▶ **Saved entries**
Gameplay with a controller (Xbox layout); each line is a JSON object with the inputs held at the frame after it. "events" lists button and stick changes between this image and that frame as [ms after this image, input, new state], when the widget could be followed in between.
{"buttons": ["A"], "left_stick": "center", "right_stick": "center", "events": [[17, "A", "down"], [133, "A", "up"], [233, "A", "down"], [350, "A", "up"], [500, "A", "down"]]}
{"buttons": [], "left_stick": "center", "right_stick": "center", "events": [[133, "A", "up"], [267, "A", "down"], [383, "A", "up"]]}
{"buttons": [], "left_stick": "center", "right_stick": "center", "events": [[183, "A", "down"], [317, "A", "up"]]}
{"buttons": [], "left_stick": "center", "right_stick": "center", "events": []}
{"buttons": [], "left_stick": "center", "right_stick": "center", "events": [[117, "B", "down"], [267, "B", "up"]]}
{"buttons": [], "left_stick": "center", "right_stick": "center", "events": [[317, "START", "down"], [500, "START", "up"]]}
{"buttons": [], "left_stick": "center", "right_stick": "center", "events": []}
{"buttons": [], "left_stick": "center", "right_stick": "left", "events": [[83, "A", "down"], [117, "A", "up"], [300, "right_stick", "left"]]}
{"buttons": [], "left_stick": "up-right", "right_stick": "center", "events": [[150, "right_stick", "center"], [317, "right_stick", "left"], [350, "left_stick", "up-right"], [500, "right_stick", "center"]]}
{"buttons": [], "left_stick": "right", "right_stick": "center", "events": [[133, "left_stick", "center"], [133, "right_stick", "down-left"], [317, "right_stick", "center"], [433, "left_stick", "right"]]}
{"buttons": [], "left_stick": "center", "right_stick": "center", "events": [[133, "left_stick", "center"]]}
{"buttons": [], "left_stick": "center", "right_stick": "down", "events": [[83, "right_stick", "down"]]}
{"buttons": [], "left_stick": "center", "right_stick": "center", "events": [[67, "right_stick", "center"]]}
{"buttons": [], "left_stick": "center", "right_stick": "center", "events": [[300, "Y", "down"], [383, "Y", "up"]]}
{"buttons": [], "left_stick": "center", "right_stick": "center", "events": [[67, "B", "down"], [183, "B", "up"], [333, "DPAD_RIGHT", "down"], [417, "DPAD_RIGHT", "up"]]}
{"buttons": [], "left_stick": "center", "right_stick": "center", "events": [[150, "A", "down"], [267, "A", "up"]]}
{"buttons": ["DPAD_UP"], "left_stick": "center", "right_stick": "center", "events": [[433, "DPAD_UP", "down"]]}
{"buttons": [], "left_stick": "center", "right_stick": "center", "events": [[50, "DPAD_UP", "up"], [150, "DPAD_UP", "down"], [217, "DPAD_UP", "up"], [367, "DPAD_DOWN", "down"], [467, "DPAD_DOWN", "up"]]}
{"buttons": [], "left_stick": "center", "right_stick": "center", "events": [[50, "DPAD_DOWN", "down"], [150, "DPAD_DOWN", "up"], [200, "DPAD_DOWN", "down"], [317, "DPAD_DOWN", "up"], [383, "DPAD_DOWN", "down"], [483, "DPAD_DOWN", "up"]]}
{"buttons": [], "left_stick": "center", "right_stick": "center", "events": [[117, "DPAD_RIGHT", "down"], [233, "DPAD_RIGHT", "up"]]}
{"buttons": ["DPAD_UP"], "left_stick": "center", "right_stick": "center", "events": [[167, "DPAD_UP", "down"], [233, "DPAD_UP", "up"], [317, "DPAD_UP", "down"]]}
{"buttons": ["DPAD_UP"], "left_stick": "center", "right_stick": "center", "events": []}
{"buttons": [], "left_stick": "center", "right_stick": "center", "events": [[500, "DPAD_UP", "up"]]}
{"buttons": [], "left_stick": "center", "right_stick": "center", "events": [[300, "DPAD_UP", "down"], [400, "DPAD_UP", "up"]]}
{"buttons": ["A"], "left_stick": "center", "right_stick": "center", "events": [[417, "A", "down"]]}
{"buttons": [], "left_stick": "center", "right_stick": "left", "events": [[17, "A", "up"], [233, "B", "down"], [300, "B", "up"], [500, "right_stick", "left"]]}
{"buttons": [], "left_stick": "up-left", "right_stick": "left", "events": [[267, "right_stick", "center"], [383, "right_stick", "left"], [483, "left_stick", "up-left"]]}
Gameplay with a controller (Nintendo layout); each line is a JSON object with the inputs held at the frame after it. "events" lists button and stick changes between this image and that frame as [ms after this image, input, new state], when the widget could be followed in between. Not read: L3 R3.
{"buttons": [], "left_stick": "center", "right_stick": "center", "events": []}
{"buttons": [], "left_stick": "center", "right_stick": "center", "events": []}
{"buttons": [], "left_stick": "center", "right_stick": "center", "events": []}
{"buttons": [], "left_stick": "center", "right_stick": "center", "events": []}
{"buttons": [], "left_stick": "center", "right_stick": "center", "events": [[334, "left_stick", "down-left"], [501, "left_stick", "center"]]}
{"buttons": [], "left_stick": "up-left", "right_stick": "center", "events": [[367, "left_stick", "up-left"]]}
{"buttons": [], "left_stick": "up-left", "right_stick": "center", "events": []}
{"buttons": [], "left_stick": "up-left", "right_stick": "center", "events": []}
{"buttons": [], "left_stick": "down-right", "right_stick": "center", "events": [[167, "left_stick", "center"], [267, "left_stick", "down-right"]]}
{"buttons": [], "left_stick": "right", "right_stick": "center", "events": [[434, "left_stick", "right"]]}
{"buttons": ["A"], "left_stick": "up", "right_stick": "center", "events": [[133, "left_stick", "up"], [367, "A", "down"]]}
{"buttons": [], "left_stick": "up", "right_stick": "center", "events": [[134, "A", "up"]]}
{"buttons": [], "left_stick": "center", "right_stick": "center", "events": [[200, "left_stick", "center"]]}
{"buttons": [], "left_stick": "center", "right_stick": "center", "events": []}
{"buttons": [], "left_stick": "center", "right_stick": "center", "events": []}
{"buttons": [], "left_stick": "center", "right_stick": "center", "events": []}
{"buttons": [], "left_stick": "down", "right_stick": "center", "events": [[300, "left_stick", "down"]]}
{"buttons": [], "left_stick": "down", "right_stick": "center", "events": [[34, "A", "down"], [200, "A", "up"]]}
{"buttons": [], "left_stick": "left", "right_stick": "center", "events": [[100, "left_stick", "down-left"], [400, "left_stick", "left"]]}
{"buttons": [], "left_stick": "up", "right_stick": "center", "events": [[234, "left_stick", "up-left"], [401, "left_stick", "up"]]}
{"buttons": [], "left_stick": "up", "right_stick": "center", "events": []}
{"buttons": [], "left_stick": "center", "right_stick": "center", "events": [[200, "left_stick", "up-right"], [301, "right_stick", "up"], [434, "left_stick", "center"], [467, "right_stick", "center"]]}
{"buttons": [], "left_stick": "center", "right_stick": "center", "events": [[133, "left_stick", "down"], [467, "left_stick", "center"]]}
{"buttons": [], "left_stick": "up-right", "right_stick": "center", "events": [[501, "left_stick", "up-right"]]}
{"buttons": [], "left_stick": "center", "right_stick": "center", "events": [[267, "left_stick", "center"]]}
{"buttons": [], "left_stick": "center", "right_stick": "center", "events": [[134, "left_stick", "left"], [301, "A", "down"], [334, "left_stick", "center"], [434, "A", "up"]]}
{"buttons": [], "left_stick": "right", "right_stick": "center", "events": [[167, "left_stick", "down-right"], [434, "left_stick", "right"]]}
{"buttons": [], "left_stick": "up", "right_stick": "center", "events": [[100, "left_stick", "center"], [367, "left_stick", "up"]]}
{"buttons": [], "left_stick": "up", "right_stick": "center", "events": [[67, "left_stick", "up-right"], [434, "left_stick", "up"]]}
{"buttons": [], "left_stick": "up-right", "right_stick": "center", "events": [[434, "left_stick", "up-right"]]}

▶ **Exercise directions**
Nothing should be omitted or altered. Retype the records exactly.

▶ **Solution for this task**
Gameplay with a controller (Xbox layout); each line is a JSON object with the inputs held at the frame after it. "events" lists button and stick changes between this image and that frame as [ms after this image, input, new state], when the widget could be followed in between.
{"buttons": ["A"], "left_stick": "center", "right_stick": "center", "events": [[17, "A", "down"], [133, "A", "up"], [233, "A", "down"], [350, "A", "up"], [500, "A", "down"]]}
{"buttons": [], "left_stick": "center", "right_stick": "center", "events": [[133, "A", "up"], [267, "A", "down"], [383, "A", "up"]]}
{"buttons": [], "left_stick": "center", "right_stick": "center", "events": [[183, "A", "down"], [317, "A", "up"]]}
{"buttons": [], "left_stick": "center", "right_stick": "center", "events": []}
{"buttons": [], "left_stick": "center", "right_stick": "center", "events": [[117, "B", "down"], [267, "B", "up"]]}
{"buttons": [], "left_stick": "center", "right_stick": "center", "events": [[317, "START", "down"], [500, "START", "up"]]}
{"buttons": [], "left_stick": "center", "right_stick": "center", "events": []}
{"buttons": [], "left_stick": "center", "right_stick": "left", "events": [[83, "A", "down"], [117, "A", "up"], [300, "right_stick", "left"]]}
{"buttons": [], "left_stick": "up-right", "right_stick": "center", "events": [[150, "right_stick", "center"], [317, "right_stick", "left"], [350, "left_stick", "up-right"], [500, "right_stick", "center"]]}
{"buttons": [], "left_stick": "right", "right_stick": "center", "events": [[133, "left_stick", "center"], [133, "right_stick", "down-left"], [317, "right_stick", "center"], [433, "left_stick", "right"]]}
{"buttons": [], "left_stick": "center", "right_stick": "center", "events": [[133, "left_stick", "center"]]}
{"buttons": [], "left_stick": "center", "right_stick": "down", "events": [[83, "right_stick", "down"]]}
{"buttons": [], "left_stick": "center", "right_stick": "center", "events": [[67, "right_stick", "center"]]}
{"buttons": [], "left_stick": "center", "right_stick": "center", "events": [[300, "Y", "down"], [383, "Y", "up"]]}
{"buttons": [], "left_stick": "center", "right_stick": "center", "events": [[67, "B", "down"], [183, "B", "up"], [333, "DPAD_RIGHT", "down"], [417, "DPAD_RIGHT", "up"]]}
{"buttons": [], "left_stick": "center", "right_stick": "center", "events": [[150, "A", "down"], [267, "A", "up"]]}
{"buttons": ["DPAD_UP"], "left_stick": "center", "right_stick": "center", "events": [[433, "DPAD_UP", "down"]]}
{"buttons": [], "left_stick": "center", "right_stick": "center", "events": [[50, "DPAD_UP", "up"], [150, "DPAD_UP", "down"], [217, "DPAD_UP", "up"], [367, "DPAD_DOWN", "down"], [467, "DPAD_DOWN", "up"]]}
{"buttons": [], "left_stick": "center", "right_stick": "center", "events": [[50, "DPAD_DOWN", "down"], [150, "DPAD_DOWN", "up"], [200, "DPAD_DOWN", "down"], [317, "DPAD_DOWN", "up"], [383, "DPAD_DOWN", "down"], [483, "DPAD_DOWN", "up"]]}
{"buttons": [], "left_stick": "center", "right_stick": "center", "events": [[117, "DPAD_RIGHT", "down"], [233, "DPAD_RIGHT", "up"]]}
{"buttons": ["DPAD_UP"], "left_stick": "center", "right_stick": "center", "events": [[167, "DPAD_UP", "down"], [233, "DPAD_UP", "up"], [317, "DPAD_UP", "down"]]}
{"buttons": ["DPAD_UP"], "left_stick": "center", "right_stick": "center", "events": []}
{"buttons": [], "left_stick": "center", "right_stick": "center", "events": [[500, "DPAD_UP", "up"]]}
{"buttons": [], "left_stick": "center", "right_stick": "center", "events": [[300, "DPAD_UP", "down"], [400, "DPAD_UP", "up"]]}
{"buttons": ["A"], "left_stick": "center", "right_stick": "center", "events": [[417, "A", "down"]]}
{"buttons": [], "left_stick": "center", "right_stick": "left", "events": [[17, "A", "up"], [233, "B", "down"], [300, "B", "up"], [500, "right_stick", "left"]]}
{"buttons": [], "left_stick": "up-left", "right_stick": "left", "events": [[267, "right_stick", "center"], [383, "right_stick", "left"], [483, "left_stick", "up-left"]]}
Gameplay with a controller (Nintendo layout); each line is a JSON object with the inputs held at the frame after it. "events" lists button and stick changes between this image and that frame as [ms after this image, input, new state], when the widget could be followed in between. Not read: L3 R3.
{"buttons": [], "left_stick": "center", "right_stick": "center", "events": []}
{"buttons": [], "left_stick": "center", "right_stick": "center", "events": []}
{"buttons": [], "left_stick": "center", "right_stick": "center", "events": []}
{"buttons": [], "left_stick": "center", "right_stick": "center", "events": []}
{"buttons": [], "left_stick": "center", "right_stick": "center", "events": [[334, "left_stick", "down-left"], [501, "left_stick", "center"]]}
{"buttons": [], "left_stick": "up-left", "right_stick": "center", "events": [[367, "left_stick", "up-left"]]}
{"buttons": [], "left_stick": "up-left", "right_stick": "center", "events": []}
{"buttons": [], "left_stick": "up-left", "right_stick": "center", "events": []}
{"buttons": [], "left_stick": "down-right", "right_stick": "center", "events": [[167, "left_stick", "center"], [267, "left_stick", "down-right"]]}
{"buttons": [], "left_stick": "right", "right_stick": "center", "events": [[434, "left_stick", "right"]]}
{"buttons": ["A"], "left_stick": "up", "right_stick": "center", "events": [[133, "left_stick", "up"], [367, "A", "down"]]}
{"buttons": [], "left_stick": "up", "right_stick": "center", "events": [[134, "A", "up"]]}
{"buttons": [], "left_stick": "center", "right_stick": "center", "events": [[200, "left_stick", "center"]]}
{"buttons": [], "left_stick": "center", "right_stick": "center", "events": []}
{"buttons": [], "left_stick": "center", "right_stick": "center", "events": []}
{"buttons": [], "left_stick": "center", "right_stick": "center", "events": []}
{"buttons": [], "left_stick": "down", "right_stick": "center", "events": [[300, "left_stick", "down"]]}
{"buttons": [], "left_stick": "down", "right_stick": "center", "events": [[34, "A", "down"], [200, "A", "up"]]}
{"buttons": [], "left_stick": "left", "right_stick": "center", "events": [[100, "left_stick", "down-left"], [400, "left_stick", "left"]]}
{"buttons": [], "left_stick": "up", "right_stick": "center", "events": [[234, "left_stick", "up-left"], [401, "left_stick", "up"]]}
{"buttons": [], "left_stick": "up", "right_stick": "center", "events": []}
{"buttons": [], "left_stick": "center", "right_stick": "center", "events": [[200, "left_stick", "up-right"], [301, "right_stick", "up"], [434, "left_stick", "center"], [467, "right_stick", "center"]]}
{"buttons": [], "left_stick": "center", "right_stick": "center", "events": [[133, "left_stick", "down"], [467, "left_stick", "center"]]}
{"buttons": [], "left_stick": "up-right", "right_stick": "center", "events": [[501, "left_stick", "up-right"]]}
{"buttons": [], "left_stick": "center", "right_stick": "center", "events": [[267, "left_stick", "center"]]}
{"buttons": [], "left_stick": "center", "right_stick": "center", "events": [[134, "left_stick", "left"], [301, "A", "down"], [334, "left_stick", "center"], [434, "A", "up"]]}
{"buttons": [], "left_stick": "right", "right_stick": "center", "events": [[167, "left_stick", "down-right"], [434, "left_stick", "right"]]}
{"buttons": [], "left_stick": "up", "right_stick": "center", "events": [[100, "left_stick", "center"], [367, "left_stick", "up"]]}
{"buttons": [], "left_stick": "up", "right_stick": "center", "events": [[67, "left_stick", "up-right"], [434, "left_stick", "up"]]}
{"buttons": [], "left_stick": "up-right", "right_stick": "center", "events": [[434, "left_stick", "up-right"]]}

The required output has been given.